The title of my blog “Taking Generals” is sort of a salty jab at the pointlessness of the “general meeting.”  I’m trying to say that basically this is where my career is at, so it’s a bit self-deprecating as well.  To the unenlightened, a general meeting is set up when an exec or producer has read your script(s), likes them, but doesn’t want to do anything with them.  It’s a meet and greet.  One producer on the Disney lot referred to it as a couch tour – “You guys been taking the couch tour?”  Yep, thanks.  Thanks for at least acknowledging that this is a formality and barely worth the gas money.  Kidding, it was a decent meeting.  But, yeah nothing came out of it.  Two weeks ago I had a general with a cool Director of Development that was inexplicably set as a breakfast meeting.  She paid for the breakfast and I joked later that I saved 10 percent of my pancakes for my manager.  A way of saying wow, I am getting paid in some fashion to be a writer.  I get free pancakes out of it.  Cool.

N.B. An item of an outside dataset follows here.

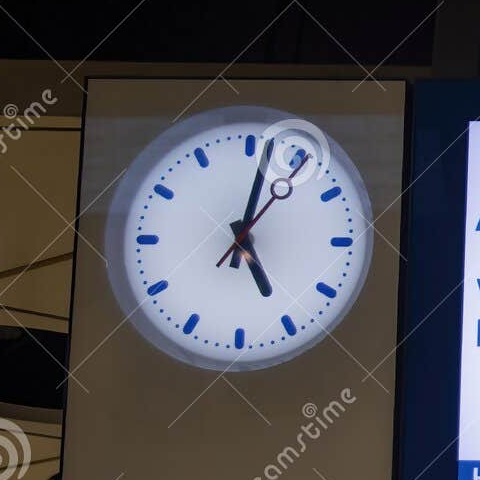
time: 5:01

So, I’ve been fed up with the pointless general.  I have to admit the breakfast one was good because the exec actually pitched us an idea she’s looking to get a “fresh take on” (meaning I outline it for free and see if she likes it), and that at least could turn into a project we develop together.  Some generals, they pitch you ideas and ask you to think of some ideas.  That’s cool.  Some generals, you just talk to them and tell them what you’re working on, they nod, and say send it to me when it’s done.  I have friends who do online dating or go on blind dates – a general is like a first blind date, whether set up on some website or through a friend.  Probably only one in ten is going to lead to something but you still go on them.

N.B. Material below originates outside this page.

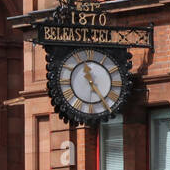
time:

Okay, so yeah, I’ve been fed up with the pointless general.  So, I needed to act out in some way.  I went to one last Friday and instead of wearing my classic meeting outfit (polo shirt, Banana Republic khakis, and Ecco shoes), I said fuck it, it’s Friday, this is a general, I am wearing my Hollywood tourist shirt my brother bought me for my birthday three years ago upon my request at the Fairfax farmer’s market.  Behold it’s ironic beauty, it’s tackiness, it’s 1990′s in your face all over the entire piece of cotton design, and the fact that the collage of iconic Hollywood imagery includes a large picture of a freeway smack dab in the middle.  The best thing about it is it’s so obnoxiously self-referential – we are working in Hollywood, so I’m wearing  a Hollywood shirt.  It also implies a naively happy outlook on this whole thing – “I love this biz!  I haven’t forgotten why I moved here!”  So, I wore it.  My writing partner didn’t notice it and when I pointed it out he said “oh cool,” the exec didn’t say anything (but I guess if you offend someone or impress someone they don’t come out and say it all the time. who knows, but he didn’t seem to register it), and it basically didn’t have any effect.  It was like Calvin from Calvin and Hobbes doing some malfeasance to get attention but getting upset when he didn’t get in trouble.  Notice me!  Tell me I’m being unprofessional!  Nope, nothing.  Not to say I was  trying to tank the meeting, I just wanted to have a little fun with it.  The meeting went fine.  Nonetheless, I still love this shirt and I vow to wear it to any general until I get a paid writing gig or sell a script.  You can get this shirt at some of the Hollywood Blvd souvenir shops or the Fairfax Farmer’s Market but please don’t.  In the early 2000′s I had a lot more fun wearing mesh caps before people like Jason Mraz and Paris Hilton started doing so and they became referred to as “trucker caps.”  Don’t take this irony from me.